The notion of privacy also extends to information. During the five years in which I have lived in China, I have discovered that keeping secrets is not a Chinese practice. Perhaps stemming once again from the days of full community transparency, the idea that one's personal news is not to be passed on is as foreign here as those words on the box in the bathroom were to my father-in-law.

My husband and I have engaged a weekly "ayi" who comes to help us with our domestic cleaning needs. She was recommended through my community as she works in several of my friend's households as well. Without her, my husband and I would have many more arguments regarding household chores and maintenance, so I consider her a vital ingredient in our matrimonial peace.

When I was first aware that I was expecting a child, I shared our news with her the way one would share news with a family member. Within a few days of imparting this news to her, I learned that my community of friends all knew and I'd not yet had a chance to share the information with them personally. Little did I know she would not understand the importance of discreetly guarding this information. In Western culture, we are taught to respect a family's privacy and/or right to disseminate such personal data at their own pace.

I could not be angry with her, as I knew her intentions were honorable. It's simply those opposing lines of thinking again. She was happy for us, excited and congratulatory; she simply has no frame of reference for our way of thinking, and thus, no filter in her exchange of information to her other clients (my friends).

At such moments, all I can do is sigh. When we live under another cultural tapestry, perhaps it's this very crisscrossing of thinking that creates the most color and beauty. And by extension, perhaps it's these "没办法"(what can you do?!) moments which enable us to really experience the essence of cross-cultural awareness.
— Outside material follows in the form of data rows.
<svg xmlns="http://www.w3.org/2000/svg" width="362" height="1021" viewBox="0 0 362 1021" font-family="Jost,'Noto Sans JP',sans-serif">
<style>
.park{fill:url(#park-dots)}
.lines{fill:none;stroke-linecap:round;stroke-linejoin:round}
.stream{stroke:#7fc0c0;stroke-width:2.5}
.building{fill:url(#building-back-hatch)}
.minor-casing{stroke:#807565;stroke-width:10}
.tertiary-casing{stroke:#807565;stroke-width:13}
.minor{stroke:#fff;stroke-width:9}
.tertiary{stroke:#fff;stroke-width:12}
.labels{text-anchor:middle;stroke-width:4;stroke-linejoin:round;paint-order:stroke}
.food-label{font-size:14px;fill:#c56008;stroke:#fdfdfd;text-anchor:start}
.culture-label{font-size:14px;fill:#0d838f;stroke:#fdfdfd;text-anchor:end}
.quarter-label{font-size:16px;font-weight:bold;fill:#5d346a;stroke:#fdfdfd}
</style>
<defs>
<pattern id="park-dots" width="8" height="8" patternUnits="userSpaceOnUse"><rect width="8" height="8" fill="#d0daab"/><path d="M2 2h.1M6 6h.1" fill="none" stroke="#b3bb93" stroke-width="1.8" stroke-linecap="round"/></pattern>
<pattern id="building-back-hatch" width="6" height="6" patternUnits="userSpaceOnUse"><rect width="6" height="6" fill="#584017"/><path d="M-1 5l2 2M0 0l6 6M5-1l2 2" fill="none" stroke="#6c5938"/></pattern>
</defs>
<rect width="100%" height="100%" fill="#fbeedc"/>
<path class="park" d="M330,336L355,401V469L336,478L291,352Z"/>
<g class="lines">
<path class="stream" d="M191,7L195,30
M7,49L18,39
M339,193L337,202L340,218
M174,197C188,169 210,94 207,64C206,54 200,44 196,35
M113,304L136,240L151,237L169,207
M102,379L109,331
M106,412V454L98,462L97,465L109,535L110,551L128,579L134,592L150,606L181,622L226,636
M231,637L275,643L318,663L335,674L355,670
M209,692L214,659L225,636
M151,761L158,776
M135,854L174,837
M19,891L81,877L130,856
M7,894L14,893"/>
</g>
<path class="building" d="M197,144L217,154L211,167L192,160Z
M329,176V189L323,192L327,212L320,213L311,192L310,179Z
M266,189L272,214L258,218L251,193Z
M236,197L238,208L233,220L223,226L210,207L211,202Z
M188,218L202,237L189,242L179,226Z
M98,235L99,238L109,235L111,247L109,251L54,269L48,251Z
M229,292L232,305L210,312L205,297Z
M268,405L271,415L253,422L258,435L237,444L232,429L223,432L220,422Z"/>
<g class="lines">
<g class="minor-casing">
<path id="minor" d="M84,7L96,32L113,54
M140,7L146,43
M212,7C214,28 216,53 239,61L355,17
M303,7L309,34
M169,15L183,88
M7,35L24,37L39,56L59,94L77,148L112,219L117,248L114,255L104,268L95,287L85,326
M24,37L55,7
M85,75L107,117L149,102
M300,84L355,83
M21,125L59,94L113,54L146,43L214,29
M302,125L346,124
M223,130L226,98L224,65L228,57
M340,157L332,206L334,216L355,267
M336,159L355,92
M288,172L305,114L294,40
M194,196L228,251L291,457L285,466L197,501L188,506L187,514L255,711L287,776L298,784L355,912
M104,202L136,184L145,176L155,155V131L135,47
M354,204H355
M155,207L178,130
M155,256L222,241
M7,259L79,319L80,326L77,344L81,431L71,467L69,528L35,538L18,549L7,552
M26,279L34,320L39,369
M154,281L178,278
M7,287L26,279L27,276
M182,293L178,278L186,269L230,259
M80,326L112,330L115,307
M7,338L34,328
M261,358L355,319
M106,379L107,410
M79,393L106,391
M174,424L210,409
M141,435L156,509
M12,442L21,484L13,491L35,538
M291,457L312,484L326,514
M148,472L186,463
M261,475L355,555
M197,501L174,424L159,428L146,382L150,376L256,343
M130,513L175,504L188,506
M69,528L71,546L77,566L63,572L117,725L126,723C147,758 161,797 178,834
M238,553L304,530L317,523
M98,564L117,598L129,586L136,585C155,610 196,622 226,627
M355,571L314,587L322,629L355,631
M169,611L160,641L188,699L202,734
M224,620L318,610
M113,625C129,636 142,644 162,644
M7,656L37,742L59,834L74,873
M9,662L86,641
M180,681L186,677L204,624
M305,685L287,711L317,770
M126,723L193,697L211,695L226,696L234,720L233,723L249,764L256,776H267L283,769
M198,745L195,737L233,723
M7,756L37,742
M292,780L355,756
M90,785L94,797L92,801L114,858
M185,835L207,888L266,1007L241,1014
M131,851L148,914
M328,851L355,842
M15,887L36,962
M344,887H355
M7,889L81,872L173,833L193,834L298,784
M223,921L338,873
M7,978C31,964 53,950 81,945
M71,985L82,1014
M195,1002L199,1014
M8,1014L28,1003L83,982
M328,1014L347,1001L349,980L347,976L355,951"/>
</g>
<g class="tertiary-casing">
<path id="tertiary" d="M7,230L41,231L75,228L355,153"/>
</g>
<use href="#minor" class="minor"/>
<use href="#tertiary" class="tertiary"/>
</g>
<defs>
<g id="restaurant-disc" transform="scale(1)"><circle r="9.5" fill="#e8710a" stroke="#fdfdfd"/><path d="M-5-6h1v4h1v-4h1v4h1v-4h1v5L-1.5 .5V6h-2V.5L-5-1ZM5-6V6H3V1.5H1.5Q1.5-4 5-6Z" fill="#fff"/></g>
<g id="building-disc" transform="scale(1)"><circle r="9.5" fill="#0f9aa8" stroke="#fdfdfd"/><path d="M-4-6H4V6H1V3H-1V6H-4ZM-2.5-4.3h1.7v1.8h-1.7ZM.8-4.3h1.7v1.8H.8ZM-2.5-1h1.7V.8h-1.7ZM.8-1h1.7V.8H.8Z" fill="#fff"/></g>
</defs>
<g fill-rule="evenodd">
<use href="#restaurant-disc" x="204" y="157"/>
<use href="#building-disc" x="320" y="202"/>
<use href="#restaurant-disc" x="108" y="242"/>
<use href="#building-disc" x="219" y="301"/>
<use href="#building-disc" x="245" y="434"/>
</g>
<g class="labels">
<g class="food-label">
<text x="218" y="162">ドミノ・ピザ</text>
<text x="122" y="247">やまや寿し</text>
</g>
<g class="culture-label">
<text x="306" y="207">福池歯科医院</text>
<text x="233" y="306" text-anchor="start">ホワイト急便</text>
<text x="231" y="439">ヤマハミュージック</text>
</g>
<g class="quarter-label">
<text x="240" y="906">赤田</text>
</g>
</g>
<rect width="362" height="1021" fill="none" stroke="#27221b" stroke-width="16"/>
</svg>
The Western understanding of privacy, as a concept, will forever be Western in this Eastern context, in the same way that, for as long as I live here, I will forever be a white face in this Asian world. Coming to this realization has helped me soften my expectations for personal space while I live in this cultural arena; or perhaps more distinctly, it's helped me to privately tend to my need for privacy without expecting my Chinese family or friends to "get it." For instance, I know now that if I'd rather not have my undergarments handled by my mother-in-law, I'd better have a tidy drawer before she arrives!